→ **Goal of the exercise**: Go through the material and copy every line in which "their" appears.

→ **Given data**:
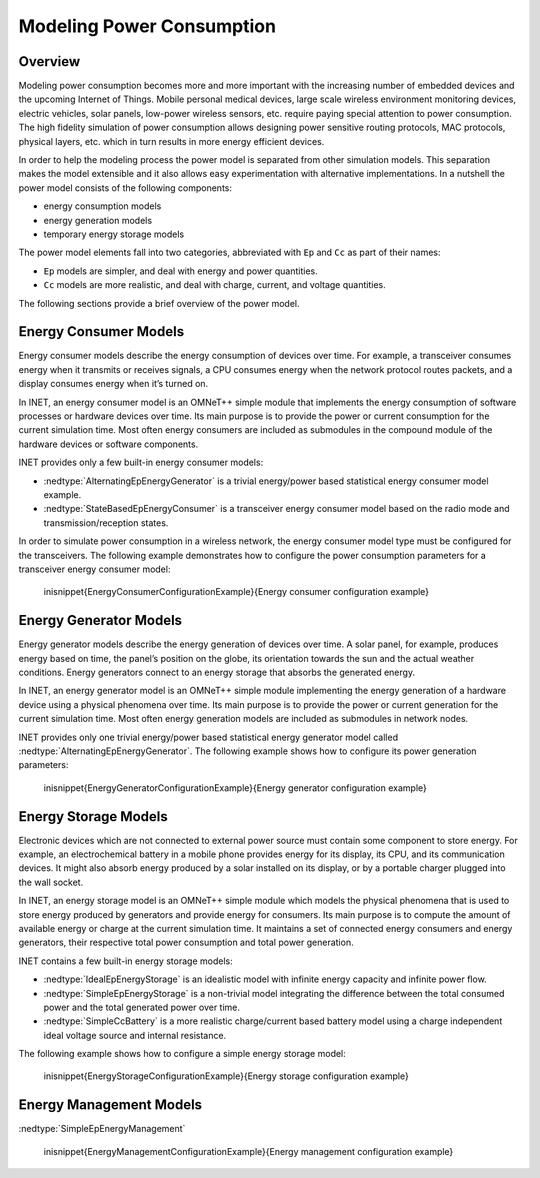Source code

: .. _cha:power:

Modeling Power Consumption
==========================

.. _sec:power:overview:

Overview
--------

Modeling power consumption becomes more and more important with the
increasing number of embedded devices and the upcoming Internet of
Things. Mobile personal medical devices, large scale wireless
environment monitoring devices, electric vehicles, solar panels,
low-power wireless sensors, etc. require paying special attention to
power consumption. The high fidelity simulation of power consumption
allows designing power sensitive routing protocols, MAC protocols,
physical layers, etc. which in turn results in more energy efficient
devices.

In order to help the modeling process the power model is separated from
other simulation models. This separation makes the model extensible and
it also allows easy experimentation with alternative implementations. In
a nutshell the power model consists of the following components:

-  energy consumption models

-  energy generation models

-  temporary energy storage models

The power model elements fall into two categories, abbreviated with
``Ep`` and ``Cc`` as part of their names:

-  ``Ep`` models are simpler, and deal with energy and power
   quantities.

-  ``Cc`` models are more realistic, and deal with charge, current,
   and voltage quantities.

The following sections provide a brief overview of the power model.

.. _sec:power:energy-consumer-models:

Energy Consumer Models
----------------------

Energy consumer models describe the energy consumption of devices over
time. For example, a transceiver consumes energy when it transmits or
receives signals, a CPU consumes energy when the network protocol routes
packets, and a display consumes energy when it’s turned on.

In INET, an energy consumer model is an OMNeT++ simple module that
implements the energy consumption of software processes or hardware
devices over time. Its main purpose is to provide the power or current
consumption for the current simulation time. Most often energy consumers
are included as submodules in the compound module of the hardware
devices or software components.

INET provides only a few built-in energy consumer models:

-  :nedtype:`AlternatingEpEnergyGenerator` is a trivial energy/power
   based statistical energy consumer model example.

-  :nedtype:`StateBasedEpEnergyConsumer` is a transceiver energy
   consumer model based on the radio mode and transmission/reception
   states.

In order to simulate power consumption in a wireless network, the energy
consumer model type must be configured for the transceivers. The
following example demonstrates how to configure the power consumption
parameters for a transceiver energy consumer model:



   \inisnippet{EnergyConsumerConfigurationExample}{Energy consumer configuration example}

.. _sec:power:energy-generator-models:

Energy Generator Models
-----------------------

Energy generator models describe the energy generation of devices over
time. A solar panel, for example, produces energy based on time, the
panel’s position on the globe, its orientation towards the sun and the
actual weather conditions. Energy generators connect to an energy
storage that absorbs the generated energy.

In INET, an energy generator model is an OMNeT++ simple module
implementing the energy generation of a hardware device using a physical
phenomena over time. Its main purpose is to provide the power or current
generation for the current simulation time. Most often energy generation
models are included as submodules in network nodes.

INET provides only one trivial energy/power based statistical energy
generator model called :nedtype:`AlternatingEpEnergyGenerator`. The
following example shows how to configure its power generation
parameters:



   \inisnippet{EnergyGeneratorConfigurationExample}{Energy generator configuration example}

.. _sec:power:energy-storage-models:

Energy Storage Models
---------------------

Electronic devices which are not connected to external power source must
contain some component to store energy. For example, an electrochemical
battery in a mobile phone provides energy for its display, its CPU, and
its communication devices. It might also absorb energy produced by a
solar installed on its display, or by a portable charger plugged into
the wall socket.

In INET, an energy storage model is an OMNeT++ simple module which
models the physical phenomena that is used to store energy produced by
generators and provide energy for consumers. Its main purpose is to
compute the amount of available energy or charge at the current
simulation time. It maintains a set of connected energy consumers and
energy generators, their respective total power consumption and total
power generation.

INET contains a few built-in energy storage models:

-  :nedtype:`IdealEpEnergyStorage` is an idealistic model with infinite
   energy capacity and infinite power flow.

-  :nedtype:`SimpleEpEnergyStorage` is a non-trivial model integrating
   the difference between the total consumed power and the total
   generated power over time.

-  :nedtype:`SimpleCcBattery` is a more realistic charge/current based
   battery model using a charge independent ideal voltage source and
   internal resistance.

The following example shows how to configure a simple energy storage
model:



   \inisnippet{EnergyStorageConfigurationExample}{Energy storage configuration example}

.. _sec:power:energy-management-models:

Energy Management Models
------------------------

:nedtype:`SimpleEpEnergyManagement`



   \inisnippet{EnergyManagementConfigurationExample}{Energy management configuration example}

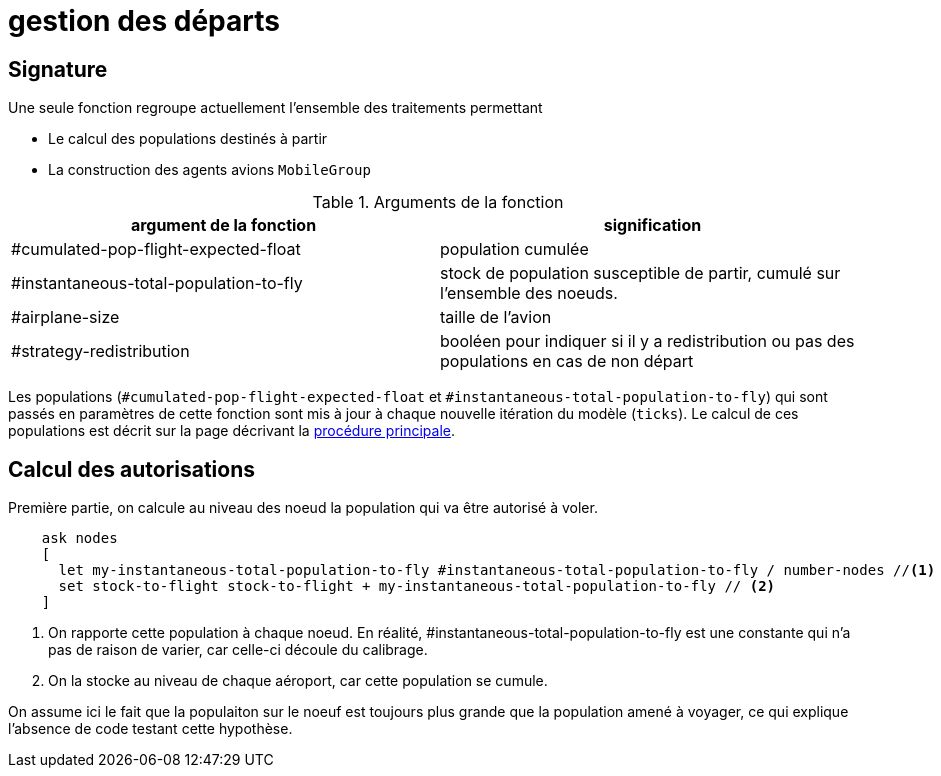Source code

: = gestion des départs

== Signature

Une seule fonction regroupe actuellement l'ensemble des traitements permettant

- Le calcul des populations destinés à partir
- La construction des agents avions `MobileGroup`


.Arguments de la fonction
[options="header"]
|===
| argument de la fonction |signification
| #cumulated-pop-flight-expected-float| population cumulée
| #instantaneous-total-population-to-fly | stock de population susceptible de partir, cumulé sur l'ensemble des noeuds.
| #airplane-size | taille de l'avion 
| #strategy-redistribution | booléen pour indiquer si il y a redistribution ou pas des populations en cas de non départ
|===

Les populations (`#cumulated-pop-flight-expected-float` et `#instantaneous-total-population-to-fly`) qui sont passés en paramètres de cette fonction sont mis à jour à chaque nouvelle itération du modèle (`ticks`). Le calcul de ces populations est décrit sur la page décrivant la link:./procedure-principale.adoc[procédure principale].

== Calcul des autorisations

Première partie, on calcule au niveau des noeud la population qui va être autorisé à voler.


[source,bash]
----
    ask nodes  
    [ 
      let my-instantaneous-total-population-to-fly #instantaneous-total-population-to-fly / number-nodes //<1>
      set stock-to-flight stock-to-flight + my-instantaneous-total-population-to-fly // <2>
    ]
    

----

<1> On rapporte cette population à chaque noeud. En réalité, #instantaneous-total-population-to-fly est une constante qui n'a pas de raison de varier, car celle-ci découle du calibrage.
<2> On la stocke au niveau de chaque aéroport, car cette population se cumule.

On assume ici le fait que la populaiton sur le noeuf est toujours plus grande que la population amené à voyager, ce qui explique l'absence de code testant cette hypothèse.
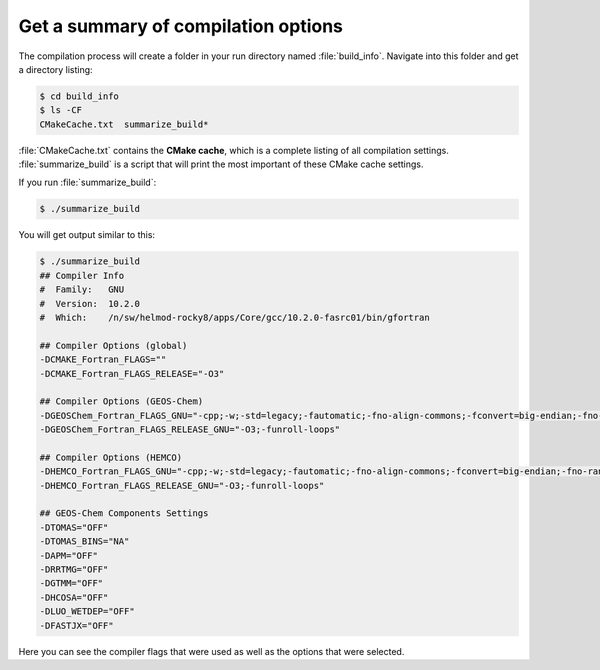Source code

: .. _compile-info:

####################################
Get a summary of compilation options
####################################

The compilation process will create a folder in your run directory
named :file:`build_info`.  Navigate into this folder and get a
directory listing:

.. code-block:: console

   $ cd build_info
   $ ls -CF
   CMakeCache.txt  summarize_build*

:file:`CMakeCache.txt` contains the **CMake cache**, which is a complete
listing of all compilation settings.  :file:`summarize_build` is a
script that will print the most important of these CMake cache
settings.

If you run :file:`summarize_build`:

.. code-block:: console

   $ ./summarize_build

You will get output similar to this:

.. code-block:: bash

   $ ./summarize_build
   ## Compiler Info
   #  Family:   GNU
   #  Version:  10.2.0
   #  Which:    /n/sw/helmod-rocky8/apps/Core/gcc/10.2.0-fasrc01/bin/gfortran

   ## Compiler Options (global)
   -DCMAKE_Fortran_FLAGS=""
   -DCMAKE_Fortran_FLAGS_RELEASE="-O3"

   ## Compiler Options (GEOS-Chem)
   -DGEOSChem_Fortran_FLAGS_GNU="-cpp;-w;-std=legacy;-fautomatic;-fno-align-commons;-fconvert=big-endian;-fno-range-check;-mcmodel=medium;-fbacktrace;-g;-DLINUX_GFORTRAN;-ffree-line-length-none"
   -DGEOSChem_Fortran_FLAGS_RELEASE_GNU="-O3;-funroll-loops"

   ## Compiler Options (HEMCO)
   -DHEMCO_Fortran_FLAGS_GNU="-cpp;-w;-std=legacy;-fautomatic;-fno-align-commons;-fconvert=big-endian;-fno-range-check;-mcmodel=medium;-fbacktrace;-g;-DLINUX_GFORTRAN;-ffree-line-length-none"
   -DHEMCO_Fortran_FLAGS_RELEASE_GNU="-O3;-funroll-loops"

   ## GEOS-Chem Components Settings
   -DTOMAS="OFF"
   -DTOMAS_BINS="NA"
   -DAPM="OFF"
   -DRRTMG="OFF"
   -DGTMM="OFF"
   -DHCOSA="OFF"
   -DLUO_WETDEP="OFF"
   -DFASTJX="OFF"

Here you can see the compiler flags that were used as well as the
options that were selected.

→ **Finished exercise**:
``Ep`` and ``Cc`` as part of their names:
energy generators, their respective total power consumption and total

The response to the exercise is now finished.